* [Available data]
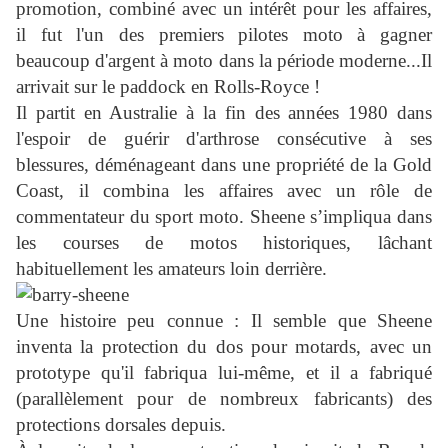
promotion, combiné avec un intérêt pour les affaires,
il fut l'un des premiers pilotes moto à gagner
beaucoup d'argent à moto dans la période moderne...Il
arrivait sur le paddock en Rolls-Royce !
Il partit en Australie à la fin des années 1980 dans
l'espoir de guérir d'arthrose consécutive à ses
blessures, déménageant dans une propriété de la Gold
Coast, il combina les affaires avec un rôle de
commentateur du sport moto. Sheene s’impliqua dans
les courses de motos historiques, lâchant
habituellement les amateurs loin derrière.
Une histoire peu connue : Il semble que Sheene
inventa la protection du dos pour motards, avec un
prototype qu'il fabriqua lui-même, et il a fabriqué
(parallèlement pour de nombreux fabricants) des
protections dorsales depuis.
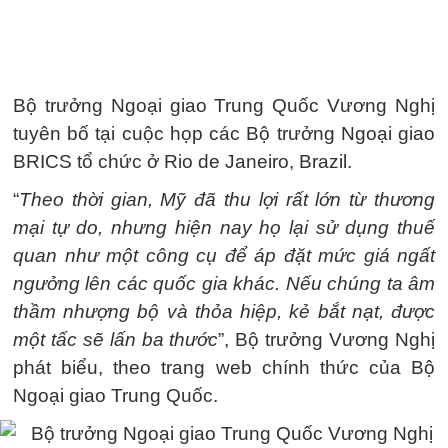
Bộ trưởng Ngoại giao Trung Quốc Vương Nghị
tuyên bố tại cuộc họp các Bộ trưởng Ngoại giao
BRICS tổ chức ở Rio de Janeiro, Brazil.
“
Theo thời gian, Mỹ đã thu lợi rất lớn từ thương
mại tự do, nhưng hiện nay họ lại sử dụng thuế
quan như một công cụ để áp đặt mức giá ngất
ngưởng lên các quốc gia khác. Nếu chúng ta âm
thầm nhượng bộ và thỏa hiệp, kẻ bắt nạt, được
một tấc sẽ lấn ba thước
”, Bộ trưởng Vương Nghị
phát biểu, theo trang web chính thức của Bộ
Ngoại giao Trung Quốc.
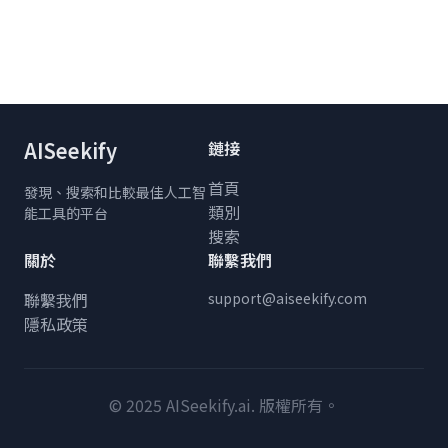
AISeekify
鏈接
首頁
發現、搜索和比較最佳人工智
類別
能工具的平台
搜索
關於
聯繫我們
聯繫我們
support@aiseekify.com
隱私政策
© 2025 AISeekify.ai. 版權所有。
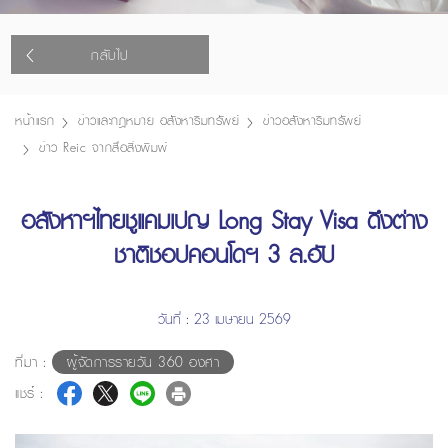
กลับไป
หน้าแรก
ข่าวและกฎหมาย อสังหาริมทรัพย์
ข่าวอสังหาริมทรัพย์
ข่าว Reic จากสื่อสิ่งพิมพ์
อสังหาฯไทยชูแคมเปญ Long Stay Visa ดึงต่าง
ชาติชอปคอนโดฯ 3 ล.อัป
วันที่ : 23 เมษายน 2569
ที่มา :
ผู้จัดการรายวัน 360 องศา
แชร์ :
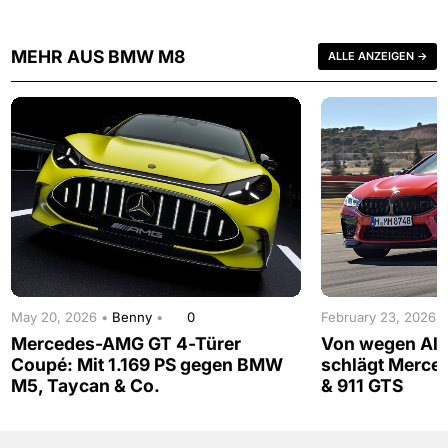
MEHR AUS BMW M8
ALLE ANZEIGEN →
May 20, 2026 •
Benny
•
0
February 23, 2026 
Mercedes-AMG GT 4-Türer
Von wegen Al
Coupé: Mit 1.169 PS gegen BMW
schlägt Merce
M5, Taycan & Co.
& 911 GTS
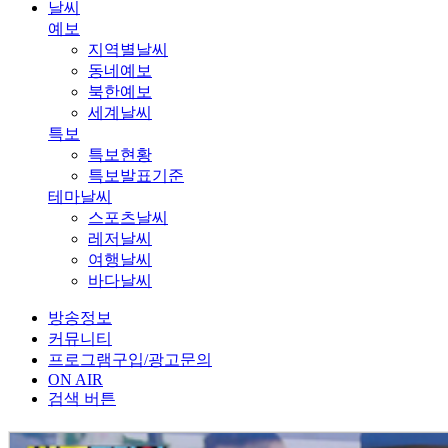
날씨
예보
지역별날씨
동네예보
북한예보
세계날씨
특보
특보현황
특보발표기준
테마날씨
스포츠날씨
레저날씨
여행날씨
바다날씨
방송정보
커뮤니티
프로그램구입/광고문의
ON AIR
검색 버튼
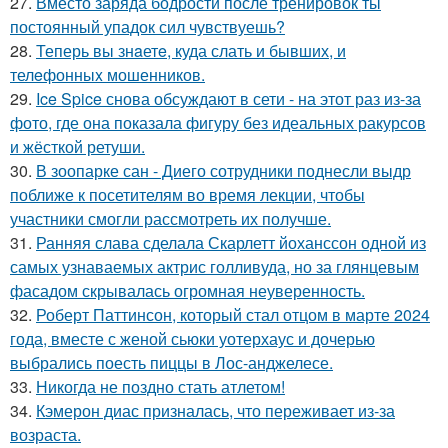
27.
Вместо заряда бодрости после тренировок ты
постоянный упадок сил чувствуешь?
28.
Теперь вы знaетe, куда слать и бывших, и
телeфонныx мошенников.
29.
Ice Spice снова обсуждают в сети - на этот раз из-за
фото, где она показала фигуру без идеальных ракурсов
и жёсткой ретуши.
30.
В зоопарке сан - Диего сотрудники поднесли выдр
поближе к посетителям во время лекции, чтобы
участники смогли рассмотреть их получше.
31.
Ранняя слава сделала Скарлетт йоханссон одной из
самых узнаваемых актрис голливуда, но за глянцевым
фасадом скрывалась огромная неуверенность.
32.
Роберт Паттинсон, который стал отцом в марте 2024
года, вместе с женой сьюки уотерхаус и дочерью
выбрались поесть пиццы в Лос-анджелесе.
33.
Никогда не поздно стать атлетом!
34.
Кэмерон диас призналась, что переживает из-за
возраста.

--

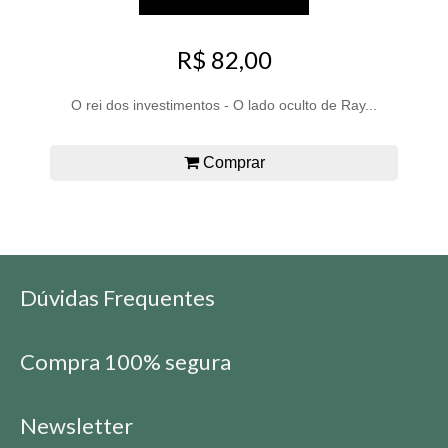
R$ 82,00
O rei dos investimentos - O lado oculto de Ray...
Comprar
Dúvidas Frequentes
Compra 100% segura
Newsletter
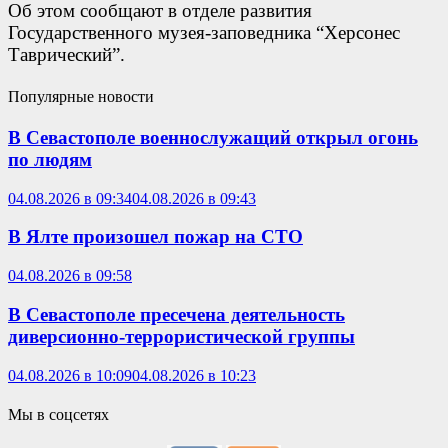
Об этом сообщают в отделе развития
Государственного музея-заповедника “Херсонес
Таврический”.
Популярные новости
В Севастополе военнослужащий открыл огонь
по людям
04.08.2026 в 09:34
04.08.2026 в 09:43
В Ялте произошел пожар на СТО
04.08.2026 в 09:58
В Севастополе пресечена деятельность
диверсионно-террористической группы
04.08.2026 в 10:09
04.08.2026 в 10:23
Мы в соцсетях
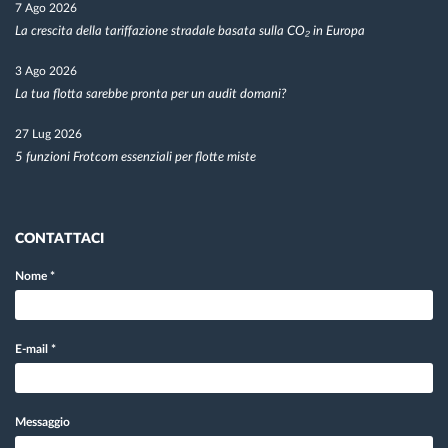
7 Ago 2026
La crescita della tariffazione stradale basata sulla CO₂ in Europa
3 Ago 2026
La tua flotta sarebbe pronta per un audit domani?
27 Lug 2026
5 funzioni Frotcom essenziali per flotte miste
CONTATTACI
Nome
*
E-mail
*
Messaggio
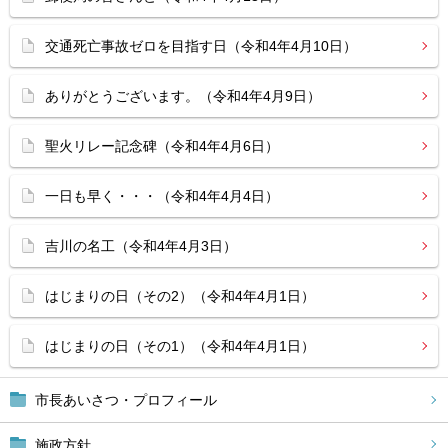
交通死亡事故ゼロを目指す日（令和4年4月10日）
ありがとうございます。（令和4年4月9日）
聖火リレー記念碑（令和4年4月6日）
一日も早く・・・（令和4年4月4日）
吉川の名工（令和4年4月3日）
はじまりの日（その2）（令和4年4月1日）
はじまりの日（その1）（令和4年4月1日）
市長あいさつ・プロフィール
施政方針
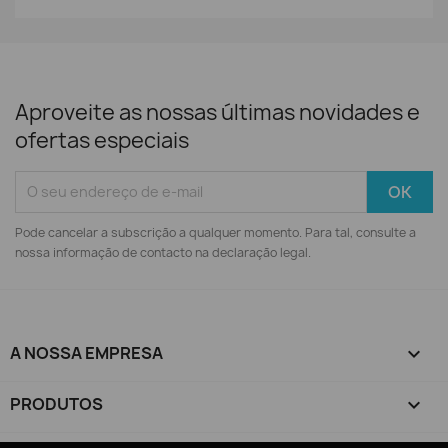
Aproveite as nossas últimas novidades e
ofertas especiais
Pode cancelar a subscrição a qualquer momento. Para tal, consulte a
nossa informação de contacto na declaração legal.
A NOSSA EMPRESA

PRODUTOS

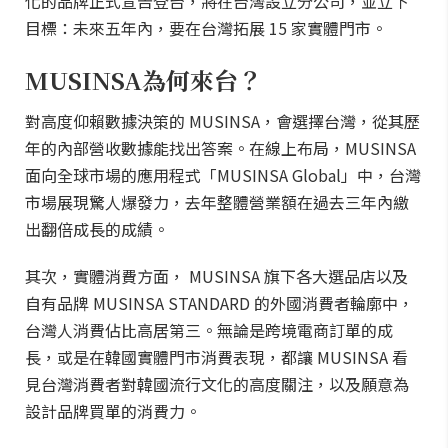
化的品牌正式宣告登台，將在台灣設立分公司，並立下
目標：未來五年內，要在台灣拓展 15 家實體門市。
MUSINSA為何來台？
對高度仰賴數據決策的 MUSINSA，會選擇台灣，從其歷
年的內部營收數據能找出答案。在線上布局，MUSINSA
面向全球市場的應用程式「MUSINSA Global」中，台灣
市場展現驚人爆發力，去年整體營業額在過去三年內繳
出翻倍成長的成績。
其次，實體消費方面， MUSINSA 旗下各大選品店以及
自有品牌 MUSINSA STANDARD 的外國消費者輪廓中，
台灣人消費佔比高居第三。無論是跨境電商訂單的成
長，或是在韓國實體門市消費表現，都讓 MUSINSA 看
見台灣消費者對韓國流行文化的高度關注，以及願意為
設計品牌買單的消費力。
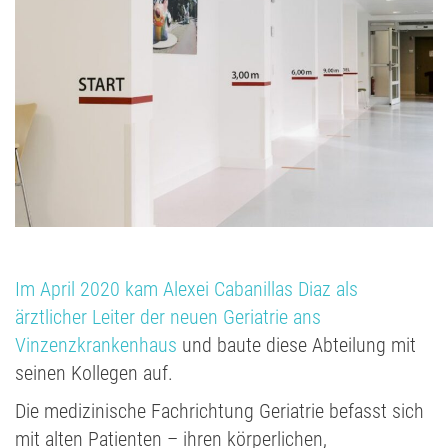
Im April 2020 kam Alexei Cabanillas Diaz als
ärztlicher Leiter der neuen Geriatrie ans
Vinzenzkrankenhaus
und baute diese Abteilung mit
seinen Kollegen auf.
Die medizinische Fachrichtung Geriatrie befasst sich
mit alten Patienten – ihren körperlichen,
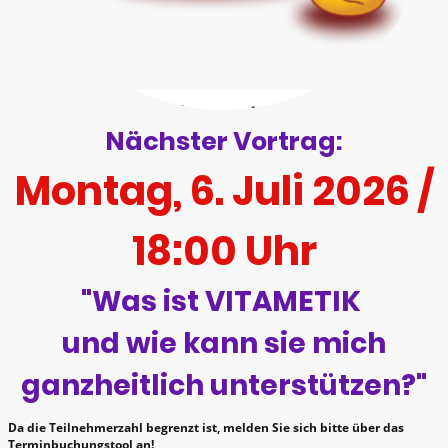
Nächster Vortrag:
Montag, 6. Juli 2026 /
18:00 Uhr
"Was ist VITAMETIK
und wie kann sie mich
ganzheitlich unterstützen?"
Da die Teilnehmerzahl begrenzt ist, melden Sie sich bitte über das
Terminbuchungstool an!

* [Aim of the task]
Update everything from the line containing "promotion, combiné avec" down to the line containing "Ngoại giao Trung Quốc." by replacing "affaires" with "finances" and leaving all else unchanged. Return only those lines, without the pictures.

* [Exercise solution]
promotion, combiné avec un intérêt pour les finances,
il fut l'un des premiers pilotes moto à gagner
beaucoup d'argent à moto dans la période moderne...Il
arrivait sur le paddock en Rolls-Royce !
Il partit en Australie à la fin des années 1980 dans
l'espoir de guérir d'arthrose consécutive à ses
blessures, déménageant dans une propriété de la Gold
Coast, il combina les finances avec un rôle de
commentateur du sport moto. Sheene s’impliqua dans
les courses de motos historiques, lâchant
habituellement les amateurs loin derrière.
Une histoire peu connue : Il semble que Sheene
inventa la protection du dos pour motards, avec un
prototype qu'il fabriqua lui-même, et il a fabriqué
(parallèlement pour de nombreux fabricants) des
protections dorsales depuis.
Bộ trưởng Ngoại giao Trung Quốc Vương Nghị
tuyên bố tại cuộc họp các Bộ trưởng Ngoại giao
BRICS tổ chức ở Rio de Janeiro, Brazil.
“
Theo thời gian, Mỹ đã thu lợi rất lớn từ thương
mại tự do, nhưng hiện nay họ lại sử dụng thuế
quan như một công cụ để áp đặt mức giá ngất
ngưởng lên các quốc gia khác. Nếu chúng ta âm
thầm nhượng bộ và thỏa hiệp, kẻ bắt nạt, được
một tấc sẽ lấn ba thước
”, Bộ trưởng Vương Nghị
phát biểu, theo trang web chính thức của Bộ
Ngoại giao Trung Quốc.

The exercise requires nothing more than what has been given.